Still, the overall experience will temporarily fill the bill for fidgety youngsters tired of looking at cascading water and in need of a superhero fix.

As visitors enters the City, they are greeted to a quick showdown between life-size, animatronic versions of Spider-Man and the Green Goblin, who banter a bit and move around.

A hard-rock version of the Spider-Man theme song concludes the performance as sirens blast away and a narrator beckons brave humans into the colorful environment to “help save the world.”

A cavalcade of coin-op machines and characters culled from Marvel’s Ultimate lines of sequential art dominate the City, although only a few machines actually offer Marvel hero themes — either through stand-alone Spidey mobiles or actual arcade video games.

As visitors view giant colorful cutouts of such stalwarts as the Fantastic Four, Daredevil, Captain America, Kingpin, the X-Men and artist Greg Horn’s famed Elektra illustration hung above them, they will also run into a reproduction of the “Spider-Man 2” movie costume on display.

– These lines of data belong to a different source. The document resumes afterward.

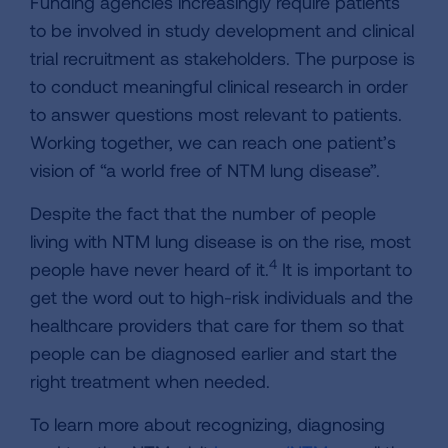
Funding agencies increasingly require patients
to be involved in study development and clinical
trial recruitment as stakeholders. The purpose is
to conduct meaningful clinical research in order
to answer questions most relevant to patients.
Working together, we can reach one patient’s
vision of “a world free of NTM lung disease”.
Despite the fact that the number of people
living with NTM lung disease is on the rise, most
4
people have never heard of it.
It is important to
get the word out to high-risk individuals and the
healthcare providers that care for them so that
people can be diagnosed earlier and start the
right treatment when needed.
To learn more about recognizing, diagnosing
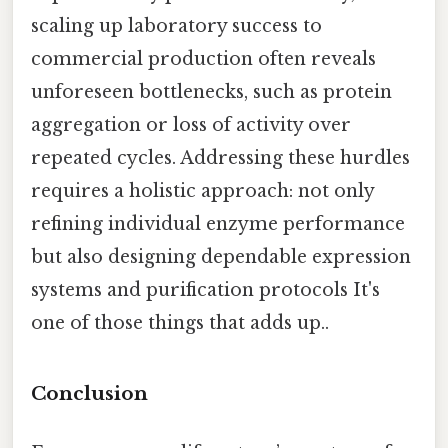
scaling up laboratory success to
commercial production often reveals
unforeseen bottlenecks, such as protein
aggregation or loss of activity over
repeated cycles. Addressing these hurdles
requires a holistic approach: not only
refining individual enzyme performance
but also designing dependable expression
systems and purification protocols It's
one of those things that adds up..
Conclusion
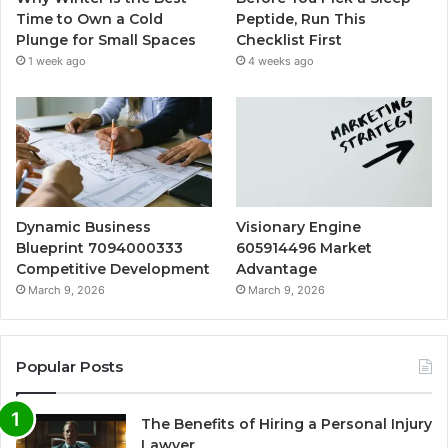
Time to Own a Cold
Peptide, Run This
Plunge for Small Spaces
Checklist First
1 week ago
4 weeks ago
Dynamic Business
Visionary Engine
Blueprint 7094000333
605914496 Market
Competitive Development
Advantage
March 9, 2026
March 9, 2026
Popular Posts
The Benefits of Hiring a Personal Injury
Lawyer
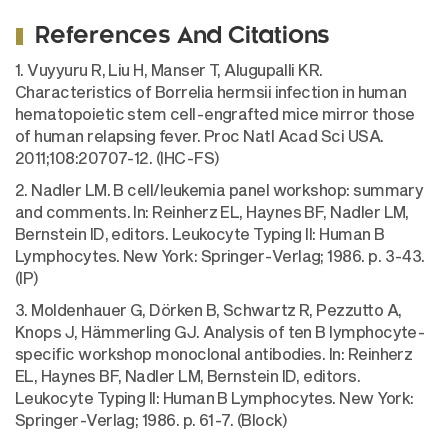
References And Citations
1. Vuyyuru R, Liu H, Manser T, Alugupalli KR.
Characteristics of Borrelia hermsii infection in human
hematopoietic stem cell-engrafted mice mirror those
of human relapsing fever. Proc Natl Acad Sci USA.
2011;108:20707-12. (IHC-FS)
2. Nadler LM. B cell/leukemia panel workshop: summary
and comments. In: Reinherz EL, Haynes BF, Nadler LM,
Bernstein ID, editors. Leukocyte Typing II: Human B
Lymphocytes. New York: Springer-Verlag; 1986. p. 3-43.
(IP)
3. Moldenhauer G, Dörken B, Schwartz R, Pezzutto A,
Knops J, Hämmerling GJ. Analysis of ten B lymphocyte-
specific workshop monoclonal antibodies. In: Reinherz
EL, Haynes BF, Nadler LM, Bernstein ID, editors.
Leukocyte Typing II: Human B Lymphocytes. New York:
Springer-Verlag; 1986. p. 61-7. (Block)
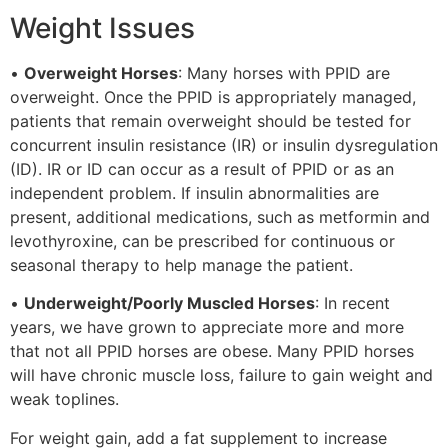
Weight Issues
•
Overweight Horses
: Many horses with PPID are
overweight. Once the PPID is appropriately managed,
patients that remain overweight should be tested for
concurrent insulin resistance (IR) or insulin dysregulation
(ID). IR or ID can occur as a result of PPID or as an
independent problem. If insulin abnormalities are
present, additional medications, such as metformin and
levothyroxine, can be prescribed for continuous or
seasonal therapy to help manage the patient.
•
Underweight/Poorly Muscled Horses
: In recent
years, we have grown to appreciate more and more
that not all PPID horses are obese. Many PPID horses
will have chronic muscle loss, failure to gain weight and
weak toplines.
For weight gain, add a fat supplement to increase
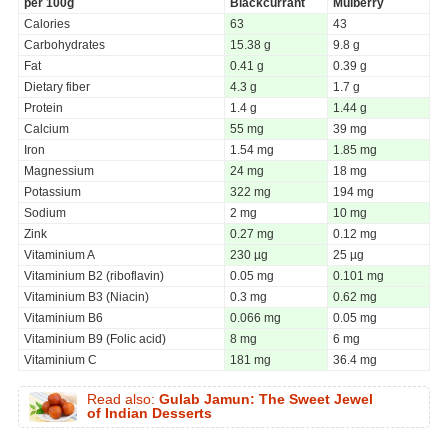
per 100g
Blackcurrant
Mulberry
Calories
63
43
Carbohydrates
15.38 g
9.8 g
Fat
0.41 g
0.39 g
Dietary fiber
4.3 g
1.7 g
Protein
1.4 g
1.44 g
Calcium
55 mg
39 mg
Iron
1.54 mg
1.85 mg
Magnessium
24 mg
18 mg
Potassium
322 mg
194 mg
Sodium
2 mg
10 mg
Zink
0.27 mg
0.12 mg
Vitaminium A
230 µg
25 µg
Vitaminium B2 (riboflavin)
0.05 mg
0.101 mg
Vitaminium B3 (Niacin)
0.3 mg
0.62 mg
Vitaminium B6
0.066 mg
0.05 mg
Vitaminium B9 (Folic acid)
8 mg
6 mg
Vitaminium C
181 mg
36.4 mg
Read also:
Gulab Jamun: The Sweet Jewel
of Indian Desserts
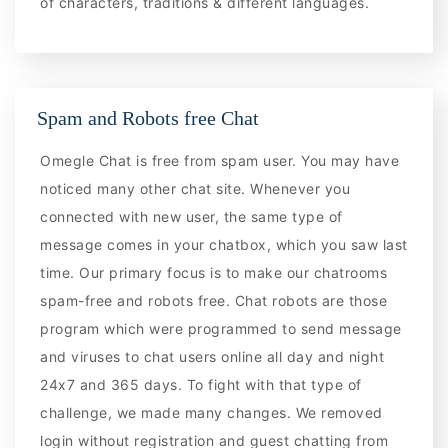
of characters, traditions & different languages.
Spam and Robots free Chat
Omegle Chat is free from spam user. You may have
noticed many other chat site. Whenever you
connected with new user, the same type of
message comes in your chatbox, which you saw last
time. Our primary focus is to make our chatrooms
spam-free and robots free. Chat robots are those
program which were programmed to send message
and viruses to chat users online all day and night
24x7 and 365 days. To fight with that type of
challenge, we made many changes. We removed
login without registration and guest chatting from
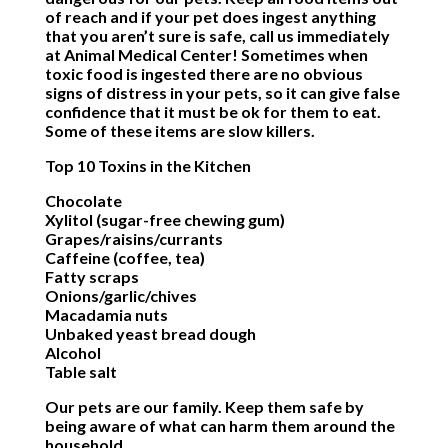
of reach and if your pet does ingest anything
that you aren’t sure is safe, call us immediately
at Animal Medical Center! Sometimes when
toxic food is ingested there are no obvious
signs of distress in your pets, so it can give false
confidence that it must be ok for them to eat.
Some of these items are slow killers.
Top 10 Toxins in the Kitchen
Chocolate
Xylitol (sugar-free chewing gum)
Grapes/raisins/currants
Caffeine (coffee, tea)
Fatty scraps
Onions/garlic/chives
Macadamia nuts
Unbaked yeast bread dough
Alcohol
Table salt
Our pets are our family. Keep them safe by
being aware of what can harm them around the
household.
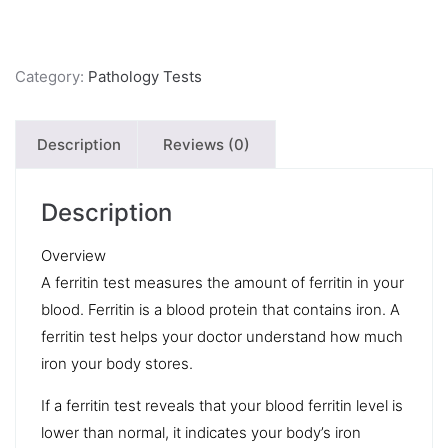
Category:
Pathology Tests
Description
Reviews (0)
Description
Overview
A ferritin test measures the amount of ferritin in your
blood. Ferritin is a blood protein that contains iron. A
ferritin test helps your doctor understand how much
iron your body stores.
If a ferritin test reveals that your blood ferritin level is
lower than normal, it indicates your body’s iron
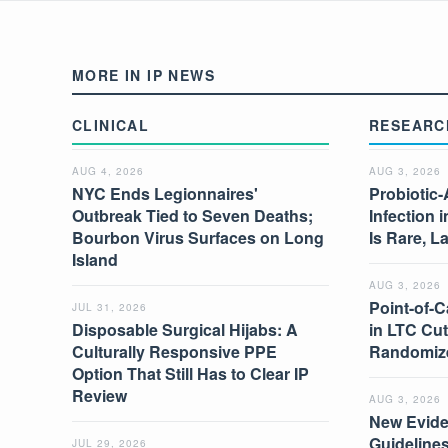
MORE IN IP NEWS
CLINICAL
RESEARC
AUG 4, 2026
AUG 3, 2026
NYC Ends Legionnaires'
Probiotic-
Outbreak Tied to Seven Deaths;
Infection 
Bourbon Virus Surfaces on Long
Is Rare, L
Island
AUG 3, 2026
Point-of-C
JUL 31, 2026
Disposable Surgical Hijabs: A
in LTC Cut
Culturally Responsive PPE
Randomize
Option That Still Has to Clear IP
Review
AUG 3, 2026
New Evide
Guidelines
JUL 29, 2026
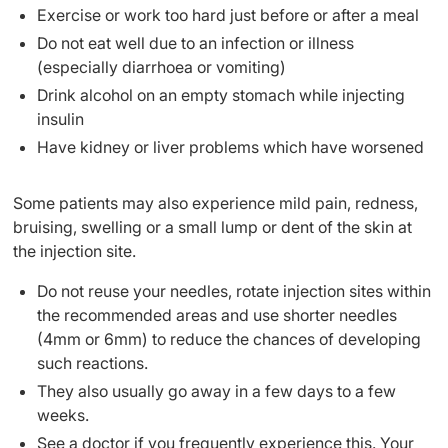
Exercise or work too hard just before or after a meal
Do not eat well due to an infection or illness
(especially diarrhoea or vomiting)
Drink alcohol on an empty stomach while injecting
insulin
Have kidney or liver problems which have worsened
Some patients may also experience mild pain, redness,
bruising, swelling or a small lump or dent of the skin at
the injection site.
Do not reuse your needles, rotate injection sites within
the recommended areas and use shorter needles
(4mm or 6mm) to reduce the chances of developing
such reactions.
They also usually go away in a few days to a few
weeks.
See a doctor if you frequently experience this. Your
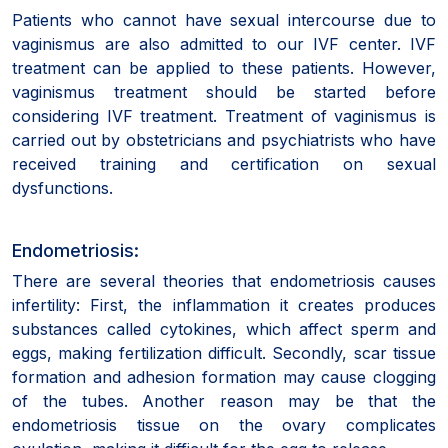
Patients who cannot have sexual intercourse due to
vaginismus are also admitted to our IVF center. IVF
treatment can be applied to these patients. However,
vaginismus treatment should be started before
considering IVF treatment. Treatment of vaginismus is
carried out by obstetricians and psychiatrists who have
received training and certification on sexual
dysfunctions.
Endometriosis:
There are several theories that endometriosis causes
infertility: First, the inflammation it creates produces
substances called cytokines, which affect sperm and
eggs, making fertilization difficult. Secondly, scar tissue
formation and adhesion formation may cause clogging
of the tubes. Another reason may be that the
endometriosis tissue on the ovary complicates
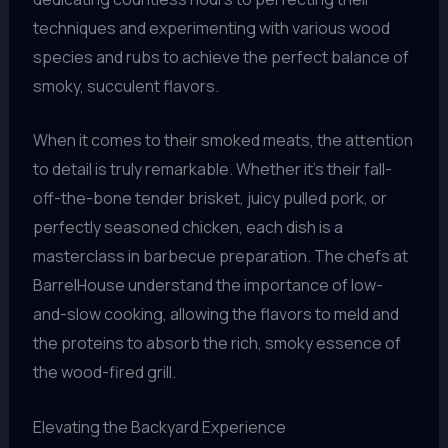
techniques and experimenting with various wood
species and rubs to achieve the perfect balance of
smoky, succulent flavors.
When it comes to their smoked meats, the attention
to detail is truly remarkable. Whether it’s their fall-
off-the-bone tender brisket, juicy pulled pork, or
perfectly seasoned chicken, each dish is a
masterclass in barbecue preparation. The chefs at
BarrelHouse understand the importance of low-
and-slow cooking, allowing the flavors to meld and
the proteins to absorb the rich, smoky essence of
the wood-fired grill.
Elevating the Backyard Experience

The major, multisensory attractions reside along the corners of the City and offer a “hit and miss” opportunity for families looking for a quick thrill.

• Spider-Man Ultimate Ride: This stands out as the best of the bunch. It’s an actual ride that melds 3-D technology, multimedia and target shooting. Visitors are whisked through a railed maze in an egg-shaped vehicle.

Bad guys such as Doctor Octopus, the Lizard and Scorpion greet the riders, who, after putting on those dorky looking 3-D glasses, point a weapon shaped as a Spider-Man arm/hand at stationary targets to collect points and make the targets react; that is, open, spin or move.

Slick movie moments accompany the roughly three-minute experience via monitors and screens as characters and terrain come to life.

More animatronic villains, webbed and hanging upside down, reside at the end of the ride that delivers a real treat for the web-slinger fan.

• X-Men Bumper Cars: This puts visitors in vehicles shaped like Professor X’s high-tech wheelchair and mixes mutant-themed action with the traditional bumper ride as opponents shoot and ram each other to collect points posted on a giant leader board.

• The Incredible Hulk Encounter: This is anything but, and stands out as a complete waste of money and space. A slightly haunted maze basically greets daring guests who walk through an abandoned, very fluorescent, “radioactive” facility filled with loud noises, and zombie heads popping out of toxic barrels and doors. At no time does the famed green behemoth make an appearance, nor do any of his friendly or hostile companions.

• Spider-Man and Friends Funhouse: Younger children can enjoy this award-winning attraction based on the Toy Biz line of action figures. It twins with the Daredevil Obstacle Challenge to give tykes a chance to blow off some steam. They slide and climb around a well-padded, multilevel street-scape environment, and the fun culminates in a ball fountain blasting soft projectiles around them.

Marvel City Adventure does offer discounted pricing for those wanting to try multiple attractions. Visitors can go on any three rides for $19.95 Canadian ($17.65 American) or just purchase individual tickets priced as follows: the Spider-Man Ultimate Ride ($10.95 Canadian), the Incredible Hulk Encounter ($6.20 Canadian), the X-Men Bumper Cars ($5.95 Canadian) and the combined Daredevil Obstacle Challenge/Funhouse ($9.95 Canadian).

Overall, I give the adventure a high grade for bringing a superhero experience to vacationers but I was amazed at the lack of real comic books available for sale. Only a smattering of graphic novels could be seen under a glass case, and they were really used to support a collectible bookend set rather than tempt youngsters with actually reading about some of the characters shown in the City.

My suggestion to the Canadian Niagara Group is get some magazine racks loaded with comics, set up a much larger retail space for sequential-art-themed items and add a Marvel hero snack bar to give guests a well-rounded couple of hours.